Hirst and Stoll asked recent entrants to the research business which of the characters in Guess Who? most resembles a market researcher. Most of the respondents agreed that their initial image of a researcher was something like the balding, bespectacled, geeky Tom (as opposed to, for instance, the more youthful Frans or the cosmopolitan-looking Maria).

However, they also said that their experience in the industry had taught them that most researchers look nothing like that. In fact, there is no single image that fits the range of different people working in the industry.

Most of the young people whom Hirst and Stoll spoke to described having found their way into research pretty much by accident, and the same was true of today’s conference delegates: a straw poll confirmed that only about a quarter of the audience had sought out careers in research, while an overwhelming majority had fallen into it.

So if the people coming into research never expected to end up here, and come with false expectations of what a career in research entails, what does that mean for the industry?
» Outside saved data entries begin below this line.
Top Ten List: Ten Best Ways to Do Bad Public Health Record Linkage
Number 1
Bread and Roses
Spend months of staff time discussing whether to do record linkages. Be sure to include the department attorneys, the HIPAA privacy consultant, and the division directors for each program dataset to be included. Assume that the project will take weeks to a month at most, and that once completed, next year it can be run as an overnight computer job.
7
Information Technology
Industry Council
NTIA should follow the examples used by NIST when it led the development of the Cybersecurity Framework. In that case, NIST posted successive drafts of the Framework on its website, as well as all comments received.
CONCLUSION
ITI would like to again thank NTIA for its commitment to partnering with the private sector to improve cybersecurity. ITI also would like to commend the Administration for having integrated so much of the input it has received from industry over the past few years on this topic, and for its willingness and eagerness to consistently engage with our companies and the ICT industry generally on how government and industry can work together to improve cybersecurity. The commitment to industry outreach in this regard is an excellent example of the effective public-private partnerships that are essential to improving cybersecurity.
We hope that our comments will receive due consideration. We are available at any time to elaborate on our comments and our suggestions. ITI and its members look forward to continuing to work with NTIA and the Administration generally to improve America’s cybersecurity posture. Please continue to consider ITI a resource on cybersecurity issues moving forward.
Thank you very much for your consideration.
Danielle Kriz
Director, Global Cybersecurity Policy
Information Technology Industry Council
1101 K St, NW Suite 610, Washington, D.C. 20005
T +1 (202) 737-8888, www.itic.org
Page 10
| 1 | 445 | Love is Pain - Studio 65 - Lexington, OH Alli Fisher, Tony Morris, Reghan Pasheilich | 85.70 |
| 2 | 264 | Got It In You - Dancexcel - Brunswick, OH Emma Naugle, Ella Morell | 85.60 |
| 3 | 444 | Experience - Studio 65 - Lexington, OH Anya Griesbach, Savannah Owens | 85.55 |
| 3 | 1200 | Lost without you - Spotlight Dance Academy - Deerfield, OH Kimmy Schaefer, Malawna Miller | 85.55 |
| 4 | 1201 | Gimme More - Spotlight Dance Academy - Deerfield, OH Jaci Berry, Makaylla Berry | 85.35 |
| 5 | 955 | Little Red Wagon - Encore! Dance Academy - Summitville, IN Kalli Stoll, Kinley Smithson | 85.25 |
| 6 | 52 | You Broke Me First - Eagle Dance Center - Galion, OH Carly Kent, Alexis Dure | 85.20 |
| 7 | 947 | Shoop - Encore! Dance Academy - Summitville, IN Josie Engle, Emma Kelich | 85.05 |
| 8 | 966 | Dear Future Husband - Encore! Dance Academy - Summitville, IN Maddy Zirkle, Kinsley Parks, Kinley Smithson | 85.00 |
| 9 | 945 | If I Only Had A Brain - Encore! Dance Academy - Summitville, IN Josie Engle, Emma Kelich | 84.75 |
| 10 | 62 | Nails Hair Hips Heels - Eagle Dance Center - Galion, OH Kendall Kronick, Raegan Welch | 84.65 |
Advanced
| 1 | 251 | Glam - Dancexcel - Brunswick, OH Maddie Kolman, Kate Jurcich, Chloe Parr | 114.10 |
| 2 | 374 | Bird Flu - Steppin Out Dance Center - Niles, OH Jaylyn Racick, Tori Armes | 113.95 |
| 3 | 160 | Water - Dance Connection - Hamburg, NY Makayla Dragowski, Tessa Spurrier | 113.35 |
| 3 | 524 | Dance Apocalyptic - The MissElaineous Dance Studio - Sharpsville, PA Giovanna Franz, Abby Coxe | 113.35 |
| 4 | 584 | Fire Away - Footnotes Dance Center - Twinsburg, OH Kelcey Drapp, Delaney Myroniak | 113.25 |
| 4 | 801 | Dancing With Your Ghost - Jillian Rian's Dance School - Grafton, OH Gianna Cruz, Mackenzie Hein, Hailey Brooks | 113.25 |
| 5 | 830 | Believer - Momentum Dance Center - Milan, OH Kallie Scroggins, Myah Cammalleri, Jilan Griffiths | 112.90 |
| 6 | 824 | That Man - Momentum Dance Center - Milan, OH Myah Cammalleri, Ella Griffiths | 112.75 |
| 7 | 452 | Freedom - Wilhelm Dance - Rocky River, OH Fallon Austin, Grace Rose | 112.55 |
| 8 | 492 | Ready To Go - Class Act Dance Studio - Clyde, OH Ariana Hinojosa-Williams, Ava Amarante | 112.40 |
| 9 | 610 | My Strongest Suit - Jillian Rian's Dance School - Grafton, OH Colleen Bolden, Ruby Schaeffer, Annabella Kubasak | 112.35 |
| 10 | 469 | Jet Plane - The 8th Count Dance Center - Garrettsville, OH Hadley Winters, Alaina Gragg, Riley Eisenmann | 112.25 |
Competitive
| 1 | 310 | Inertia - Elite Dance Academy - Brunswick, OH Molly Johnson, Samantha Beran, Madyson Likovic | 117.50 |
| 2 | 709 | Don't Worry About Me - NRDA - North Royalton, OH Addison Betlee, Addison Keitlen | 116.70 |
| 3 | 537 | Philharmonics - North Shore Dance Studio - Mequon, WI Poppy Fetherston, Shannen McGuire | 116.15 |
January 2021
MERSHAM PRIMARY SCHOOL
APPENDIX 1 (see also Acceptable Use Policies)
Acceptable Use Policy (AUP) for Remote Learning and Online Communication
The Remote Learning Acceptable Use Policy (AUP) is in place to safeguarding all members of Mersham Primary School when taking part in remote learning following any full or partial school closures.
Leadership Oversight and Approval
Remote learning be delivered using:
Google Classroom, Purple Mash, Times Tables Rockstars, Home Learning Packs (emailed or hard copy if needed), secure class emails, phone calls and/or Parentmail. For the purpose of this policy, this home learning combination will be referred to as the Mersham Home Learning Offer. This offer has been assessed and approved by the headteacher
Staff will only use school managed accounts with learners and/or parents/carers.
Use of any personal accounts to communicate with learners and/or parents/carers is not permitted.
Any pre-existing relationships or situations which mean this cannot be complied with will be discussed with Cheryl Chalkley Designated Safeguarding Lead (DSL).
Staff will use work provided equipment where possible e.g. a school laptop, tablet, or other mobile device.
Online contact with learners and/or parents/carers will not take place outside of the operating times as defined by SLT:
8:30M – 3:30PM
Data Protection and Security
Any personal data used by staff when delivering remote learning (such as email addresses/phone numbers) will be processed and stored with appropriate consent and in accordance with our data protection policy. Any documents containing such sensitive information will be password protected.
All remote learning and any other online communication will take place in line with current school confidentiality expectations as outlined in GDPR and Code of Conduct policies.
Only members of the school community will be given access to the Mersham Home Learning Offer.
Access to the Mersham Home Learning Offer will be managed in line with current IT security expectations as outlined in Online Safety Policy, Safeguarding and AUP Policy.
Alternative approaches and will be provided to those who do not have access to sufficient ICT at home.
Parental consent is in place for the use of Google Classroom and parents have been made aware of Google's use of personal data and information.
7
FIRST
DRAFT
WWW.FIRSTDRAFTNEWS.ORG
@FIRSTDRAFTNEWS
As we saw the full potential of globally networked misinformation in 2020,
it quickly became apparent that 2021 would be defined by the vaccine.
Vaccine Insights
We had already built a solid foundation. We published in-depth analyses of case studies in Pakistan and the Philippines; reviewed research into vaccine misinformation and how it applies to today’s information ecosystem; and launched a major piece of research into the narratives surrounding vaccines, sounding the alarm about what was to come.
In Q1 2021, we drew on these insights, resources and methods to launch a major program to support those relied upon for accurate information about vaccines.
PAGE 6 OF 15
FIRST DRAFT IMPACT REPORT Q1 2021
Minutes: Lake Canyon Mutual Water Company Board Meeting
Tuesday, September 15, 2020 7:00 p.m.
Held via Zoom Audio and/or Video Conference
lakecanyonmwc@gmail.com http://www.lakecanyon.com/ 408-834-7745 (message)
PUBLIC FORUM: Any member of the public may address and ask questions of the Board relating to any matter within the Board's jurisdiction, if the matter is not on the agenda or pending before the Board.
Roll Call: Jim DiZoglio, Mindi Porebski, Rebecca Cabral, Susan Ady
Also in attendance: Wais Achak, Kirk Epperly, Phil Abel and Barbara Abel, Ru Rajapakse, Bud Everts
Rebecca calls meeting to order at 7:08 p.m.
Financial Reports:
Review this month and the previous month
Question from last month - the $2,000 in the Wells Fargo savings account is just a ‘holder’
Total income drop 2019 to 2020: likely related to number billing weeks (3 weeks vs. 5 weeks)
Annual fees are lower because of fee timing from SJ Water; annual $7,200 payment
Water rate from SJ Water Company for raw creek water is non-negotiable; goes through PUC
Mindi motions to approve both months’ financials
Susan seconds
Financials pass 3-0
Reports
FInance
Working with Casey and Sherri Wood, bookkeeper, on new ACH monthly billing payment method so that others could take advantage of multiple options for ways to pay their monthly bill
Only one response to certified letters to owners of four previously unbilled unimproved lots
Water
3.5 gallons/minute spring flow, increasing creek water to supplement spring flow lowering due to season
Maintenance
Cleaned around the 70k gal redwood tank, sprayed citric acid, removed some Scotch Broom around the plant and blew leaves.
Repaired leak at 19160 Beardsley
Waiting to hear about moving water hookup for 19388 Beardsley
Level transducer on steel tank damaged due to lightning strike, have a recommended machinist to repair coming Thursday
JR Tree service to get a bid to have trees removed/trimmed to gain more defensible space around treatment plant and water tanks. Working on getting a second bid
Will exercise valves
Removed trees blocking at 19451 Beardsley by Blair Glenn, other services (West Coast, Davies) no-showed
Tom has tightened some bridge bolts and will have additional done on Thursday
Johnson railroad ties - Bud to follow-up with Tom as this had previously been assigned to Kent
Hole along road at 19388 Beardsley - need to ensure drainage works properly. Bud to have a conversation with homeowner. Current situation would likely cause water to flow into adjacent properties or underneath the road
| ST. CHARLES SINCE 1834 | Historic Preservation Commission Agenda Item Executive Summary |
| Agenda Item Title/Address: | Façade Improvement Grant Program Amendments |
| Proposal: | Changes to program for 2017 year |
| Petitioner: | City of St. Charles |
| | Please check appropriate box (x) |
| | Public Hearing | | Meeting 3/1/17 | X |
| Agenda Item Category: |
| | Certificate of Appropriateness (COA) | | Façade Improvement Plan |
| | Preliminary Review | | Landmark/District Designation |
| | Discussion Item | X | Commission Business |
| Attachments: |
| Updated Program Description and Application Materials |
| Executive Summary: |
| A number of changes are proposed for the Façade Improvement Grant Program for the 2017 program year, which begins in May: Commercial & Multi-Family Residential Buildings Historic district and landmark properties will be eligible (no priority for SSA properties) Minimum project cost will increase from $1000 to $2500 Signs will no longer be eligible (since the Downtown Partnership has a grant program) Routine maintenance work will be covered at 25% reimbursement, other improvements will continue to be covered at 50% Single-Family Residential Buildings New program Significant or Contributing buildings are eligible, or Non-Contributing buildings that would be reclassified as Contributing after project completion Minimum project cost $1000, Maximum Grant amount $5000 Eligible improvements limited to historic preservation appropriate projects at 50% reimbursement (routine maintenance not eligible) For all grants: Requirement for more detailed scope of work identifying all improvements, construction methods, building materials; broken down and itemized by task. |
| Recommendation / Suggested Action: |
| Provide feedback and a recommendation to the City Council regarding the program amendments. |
Not all of today’s audience accepted the idea that the research business has an image problem – or that any kind of drive to raise its profile would make any difference. In fact, in these tough economic times, many agencies receive more CVs from promising grads than they know what to do with.

Ben Toombs of TNS-BMRB argued that “falling into” your career shouldn’t be seen as a bad thing. After all, research needs people with open minds and broad experience of life and business. Steve Phillips of Spring Research agreed, saying that anyone who has wanted to be a researcher since they were small is probably “a bit weird”.

Chloe Fowler of Razor Research said the talent challenge is less about people starting out in research, and more about what happens further down the line. She sees an exodus of senior people who’ve been in the industry for eight or nine years and start to find that if they want to progress further, things are expected of them that they never signed up for.

But there was agreement on one point. When the audience were asked if they loved their jobs in research, almost all the hands in the room shot up.